On the other hand, virtuous organizations see people as the end rather than the means, thoughtfully acknowledging their power and responsibility in interactions with all of their stakeholders. Virtuous organizations see whole-person creation as a critical part of the balance to an organization. A virtuous organization is saturated with the belief that people have basic needs and rights that the organization is capable of honoring.
According to psychologist Abraham Maslow, all humans have a basic need for physiological care (food, shelter, rest), safety, love and belonging, esteem, and self-actualization (the ability to reach one’s potential), and these needs are met in a hierarchical fashion. In addition, the United Nations has described a set of universal human rights, including the right to freedom of expression, a standard of physical, emotional, and mental well-being, and to be treated as equals.

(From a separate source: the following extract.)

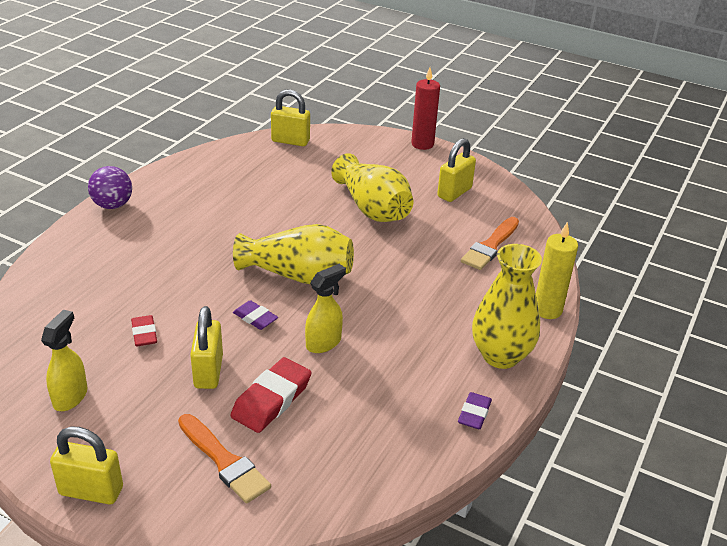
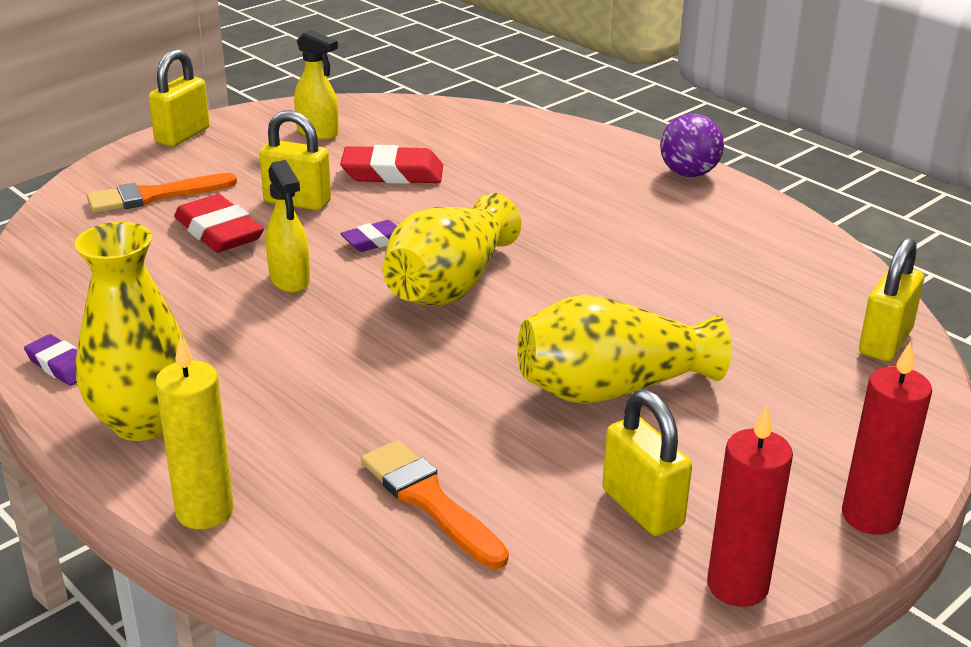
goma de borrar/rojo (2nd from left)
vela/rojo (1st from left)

Virtuous organizations actively protect their stakeholders’ human rights and enable them to move up the hierarchy of needs. They do not impede the needs or rights of their stakeholders, nor do they partner with others who do so.
Virtuous organizations seek to understand the ways that their company touches individuals in a variety of roles. Then they strive to humanize those individuals, even if those individuals are removed from directly interacting with the company.

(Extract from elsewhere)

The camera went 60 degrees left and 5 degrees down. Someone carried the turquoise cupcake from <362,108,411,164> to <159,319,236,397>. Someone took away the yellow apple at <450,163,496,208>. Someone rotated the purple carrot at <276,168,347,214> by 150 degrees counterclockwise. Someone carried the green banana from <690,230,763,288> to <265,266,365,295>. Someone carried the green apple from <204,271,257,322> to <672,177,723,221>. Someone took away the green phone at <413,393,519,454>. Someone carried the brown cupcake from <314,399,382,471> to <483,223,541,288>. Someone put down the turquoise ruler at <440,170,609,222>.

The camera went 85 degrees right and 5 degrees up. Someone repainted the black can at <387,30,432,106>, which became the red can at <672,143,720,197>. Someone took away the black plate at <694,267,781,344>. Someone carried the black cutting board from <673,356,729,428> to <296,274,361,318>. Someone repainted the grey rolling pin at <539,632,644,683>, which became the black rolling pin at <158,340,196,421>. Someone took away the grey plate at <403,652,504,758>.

Humanizing interactions – collaborative interactions in which all party’s basic human needs and rights are considered, respected, and protected, regardless of blood-relation or organizational affiliation – are central to how a business interfaces with all stake-holders and onlookers.
For example, a core motivation for creating a humanizing workplace for employees is the recognition that employees are spending the majority of their time giving their energy to help the business accomplish its purpose. In return, virtuous organizations can honor the employees’ whole selves: treating them respectfully, providing them with fair compensation and benefits, creating a safe and inclusive workplace, and providing opportunities for professional and personal development opportunities. As people, they matter to the organization even if these practices do not enhance productivity and increase financial gains.
Brands in the beauty industry are creating humanizing experiences for their stakeholders. Companies have launched advertising initiatives with the commitment to stop retouching their models and to include people with disabilities and more diverse skin tones, body shapes, and ages as models. These companies’ customers, typically young women, are prone to internalize the images they see representing beauty, and they experience psychological distress if they don’t look the same as the images they see.
These adjustments to better represent their customer base humanizes a sometimes uncomfortable experience for consumers. The reported impact of these initiatives includes increased body confidence for both models and consumers viewing the advertisements, plus positive financial returns for the companies.
Virtuous organizations also embrace the responsibility to ensure that suppliers, buyers, contractors, and others touching their supply chain are not violating the human rights of their stakeholders. While the complications of supply chains often prevent an intense focus on the practices of a partners’ stakeholders, virtuous organizations are aware of them and commit to treating them in humanizing ways.
Honoring the humanity of stakeholders is done by offering them voice and choice, ensuring their ideas, feedback, and interests are correctly identified and recorded. Organizations can consider requests, see nuance and recognize complications, respond personally, and connect in more deep and meaningful ways.
Virtuous organizations can use their tremendous power and access to resources to embrace the opportunity to move individuals up the hierarchy of physiological needs, safety, love/belonging, esteem, and self-actualization. Thoughtfulness and intentionality in how businesses interact with individuals has the potential to transform individual lives and contribute to the creation of a more unified society.